After this I washed hide in dawn dish soap.

Then I applied first coat of tanning solution, rolled up for 24 hours, then applied second coat. 

I tacked out the hide flesh side up and let dry one more day. 

Lastly, I worked the hide by pulling and stretching for a couple hours.

The hide ready then to cut...

I measured my head size and cut out pattern on two peices of paper (not enough hide to make from one) and top of hat was an oval. The size of top was determined by the band. 

The three paper cut outs were traced on hide and hide was cut.

Finally the three pieces were sown together inside out and a felt lining sown into place. 

Ta-da genuine bobcat hat!
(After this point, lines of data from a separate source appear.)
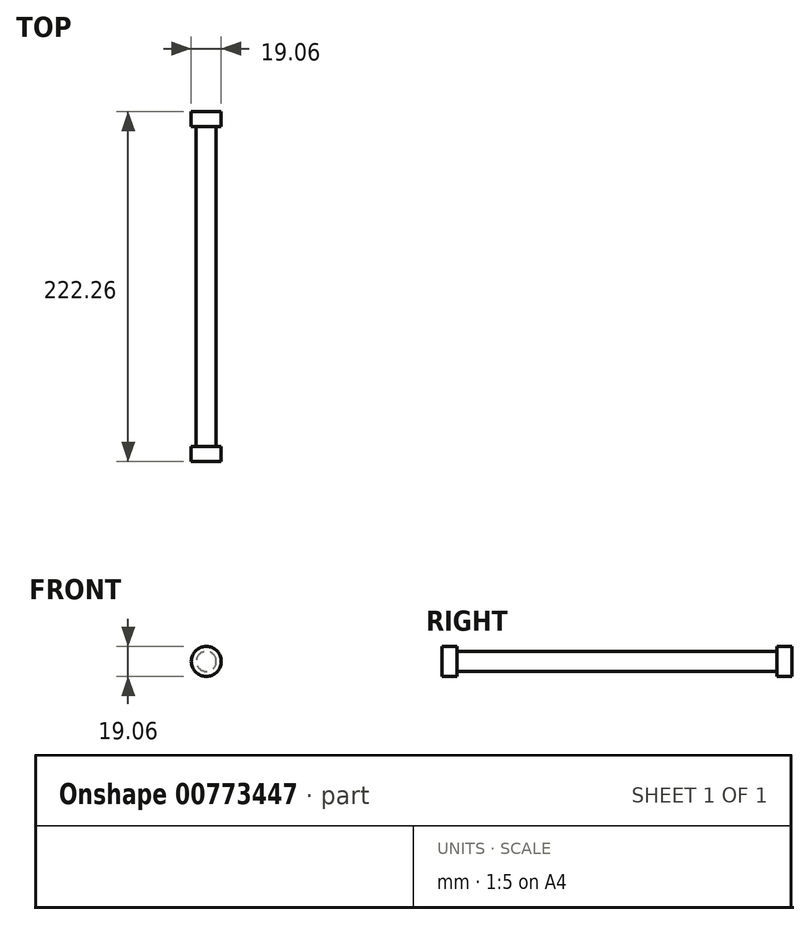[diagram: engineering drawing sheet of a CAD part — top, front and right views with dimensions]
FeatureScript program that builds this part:
annotation { "Feature Type Name" : "Feature", "Feature Type Description" : "" }
export const myFeature = defineFeature(function(context is Context, id is Id, definition is map)
    precondition{}
    {
        {
            var Q0;
            Q0=qCreatedBy(makeId("Front.planeOp"),FACE);
            var sketch = newSketch(context, id + "F0", { "sketchPlane" : qUnion([Q0])});
            skCircle(sketch, "E0", {"center": v(0, 0) * mm, "radius": 6.35 * mm});
            skSolve(sketch);
        }
        {
            var Q0;
            Q0 = qSketchRegion(id + "F0", true);
            extrude(context, id + "F1", {"entities" : qUnion([Q0]), "depth" : 203.2 * mm, "offsetDistance" : 25.4 * mm, "symmetric" : true});
        }
        {
            var Q0;
            Q0=makeQuery(id+"F1.opExtrude","CAP_FACE",FACE,{"disambiguationData":[OSD([sQuery(id+"F0.wireOp",EDGE,"E0")])],"isStart":false});
            var sketch = newSketch(context, id + "F2", { "sketchPlane" : qUnion([Q0])});
            skCircle(sketch, "E1", {"center": v(0, 0) * mm, "radius": 9.53 * mm});
            skSolve(sketch);
        }
        {
            var Q0;
            Q0 = qSketchRegion(id + "F2", true);
            extrude(context, id + "F3", {"entities" : qUnion([Q0]), "operationType" : NewBodyOperationType.ADD, "depth" : 9.52 * mm, "offsetDistance" : 25.4 * mm});
        }
        {
            var Q0;
            Q0=makeQuery(id+"F1.opExtrude","CAP_FACE",FACE,{"disambiguationData":[OSD([sQuery(id+"F0.wireOp",EDGE,"E0")])],"isStart":true});
            var sketch = newSketch(context, id + "F4", { "sketchPlane" : qUnion([Q0])});
            skCircle(sketch, "E2", {"center": v(0, 0) * mm, "radius": 9.53 * mm});
            skSolve(sketch);
        }
        {
            var Q0;
            Q0 = qSketchRegion(id + "F4", true);
            extrude(context, id + "F5", {"entities" : qUnion([Q0]), "operationType" : NewBodyOperationType.ADD, "depth" : 9.52 * mm, "offsetDistance" : 25.4 * mm});
        }
    });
Sorry forgot to take pictures of the steps, all I got is the before and after.


----------



## dtala (Feb 5, 2017)

LOL, good looking hat


----------



## AceOfTheBase (Feb 5, 2017)

*Wtg*

WTG, a hat to be proud of !!


----------



## Bill Mc (Feb 5, 2017)

Nice. I thought about using a possum.


----------



## doublebarrel (Feb 5, 2017)

You did a great job. BB


----------



## Grub Master (Feb 5, 2017)

Looks good.
I assumed you were a lot older than your picture.


----------



## Anvil Head (Feb 6, 2017)

Biggest problem with a great hat like that.....some nimrod in the woods with a gun that shouldn't be there might take a shot. It's a crappie thing, but can happen. Had someone take a shot at my skunk skin hat many years ago, just glad he was a bad shot. 
Another issue I had was the blame thing was hot enough to cook your brains on any but the coldest days (rare here in GA).
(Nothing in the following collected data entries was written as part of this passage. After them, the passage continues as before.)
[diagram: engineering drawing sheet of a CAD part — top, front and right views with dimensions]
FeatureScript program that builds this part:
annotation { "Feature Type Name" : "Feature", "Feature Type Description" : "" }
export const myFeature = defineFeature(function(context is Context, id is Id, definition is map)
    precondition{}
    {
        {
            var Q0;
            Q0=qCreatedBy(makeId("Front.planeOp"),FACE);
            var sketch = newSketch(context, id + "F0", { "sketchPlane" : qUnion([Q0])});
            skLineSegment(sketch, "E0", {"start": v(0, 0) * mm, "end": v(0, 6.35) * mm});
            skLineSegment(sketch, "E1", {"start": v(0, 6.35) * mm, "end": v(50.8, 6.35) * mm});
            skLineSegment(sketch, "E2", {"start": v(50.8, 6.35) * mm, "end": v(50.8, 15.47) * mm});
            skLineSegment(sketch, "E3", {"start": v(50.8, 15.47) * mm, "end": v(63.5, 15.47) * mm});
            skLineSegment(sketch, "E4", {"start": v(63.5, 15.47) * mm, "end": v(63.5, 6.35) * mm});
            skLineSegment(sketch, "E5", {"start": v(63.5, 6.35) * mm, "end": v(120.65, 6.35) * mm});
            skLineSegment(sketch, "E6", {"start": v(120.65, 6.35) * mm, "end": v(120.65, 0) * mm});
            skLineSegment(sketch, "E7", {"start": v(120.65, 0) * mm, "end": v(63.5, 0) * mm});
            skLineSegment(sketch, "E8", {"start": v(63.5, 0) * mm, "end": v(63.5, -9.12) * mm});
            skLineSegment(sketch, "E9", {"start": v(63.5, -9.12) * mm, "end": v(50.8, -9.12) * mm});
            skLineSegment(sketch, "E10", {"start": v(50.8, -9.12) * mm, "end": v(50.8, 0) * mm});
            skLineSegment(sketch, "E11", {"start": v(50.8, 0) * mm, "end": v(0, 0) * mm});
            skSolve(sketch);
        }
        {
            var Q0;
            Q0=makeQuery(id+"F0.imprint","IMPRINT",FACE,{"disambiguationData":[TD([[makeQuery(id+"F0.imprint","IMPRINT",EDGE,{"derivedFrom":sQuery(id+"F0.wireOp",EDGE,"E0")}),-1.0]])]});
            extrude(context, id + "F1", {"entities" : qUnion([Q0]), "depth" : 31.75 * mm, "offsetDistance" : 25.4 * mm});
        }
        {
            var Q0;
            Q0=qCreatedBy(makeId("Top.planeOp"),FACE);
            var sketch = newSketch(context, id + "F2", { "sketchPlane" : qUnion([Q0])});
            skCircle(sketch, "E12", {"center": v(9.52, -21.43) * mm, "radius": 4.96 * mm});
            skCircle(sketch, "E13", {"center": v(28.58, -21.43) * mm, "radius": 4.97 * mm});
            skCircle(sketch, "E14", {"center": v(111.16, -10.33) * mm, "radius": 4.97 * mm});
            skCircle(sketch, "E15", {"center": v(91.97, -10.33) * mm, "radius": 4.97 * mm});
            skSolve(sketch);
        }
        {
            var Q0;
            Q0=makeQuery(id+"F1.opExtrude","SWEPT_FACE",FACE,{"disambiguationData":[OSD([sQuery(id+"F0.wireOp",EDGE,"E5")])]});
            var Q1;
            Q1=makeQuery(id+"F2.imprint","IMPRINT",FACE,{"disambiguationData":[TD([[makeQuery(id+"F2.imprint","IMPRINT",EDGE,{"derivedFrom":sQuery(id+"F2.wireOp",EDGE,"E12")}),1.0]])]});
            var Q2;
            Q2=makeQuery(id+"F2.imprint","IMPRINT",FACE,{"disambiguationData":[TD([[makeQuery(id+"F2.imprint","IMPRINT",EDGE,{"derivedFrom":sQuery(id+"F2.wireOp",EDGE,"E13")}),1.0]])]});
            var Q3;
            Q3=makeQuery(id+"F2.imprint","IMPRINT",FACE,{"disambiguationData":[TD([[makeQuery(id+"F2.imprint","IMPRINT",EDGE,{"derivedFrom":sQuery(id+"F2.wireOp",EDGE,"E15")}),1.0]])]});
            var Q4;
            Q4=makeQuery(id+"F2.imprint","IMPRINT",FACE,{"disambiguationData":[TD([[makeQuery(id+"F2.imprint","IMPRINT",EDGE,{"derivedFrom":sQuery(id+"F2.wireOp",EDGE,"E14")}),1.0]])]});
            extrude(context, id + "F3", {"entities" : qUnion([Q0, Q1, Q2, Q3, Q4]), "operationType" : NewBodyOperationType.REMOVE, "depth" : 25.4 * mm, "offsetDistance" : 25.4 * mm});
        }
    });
Loved that ol' skunk hat. Squirrels would literally charge the hat if I flipped the tail a few times. Made hunting them with my front stuffer quite easy. Thought about making her an orange vest but it just didn't seem right.

Hope you enjoy the new cover, just watch your knot in the woods!
Nice job on the cat as well.


----------



## NCHillbilly (Feb 6, 2017)

Good job!


----------



## Paymaster (Feb 6, 2017)

Cool Hat!!!!!!!!!!!!


----------



## Backwoodsman (Feb 17, 2017)

Very nice hat.  Good job!


----------



## Kawaliga (Feb 17, 2017)

Great looking hat, young man.


----------



## Fork Horn (Feb 18, 2017)

Good job!


----------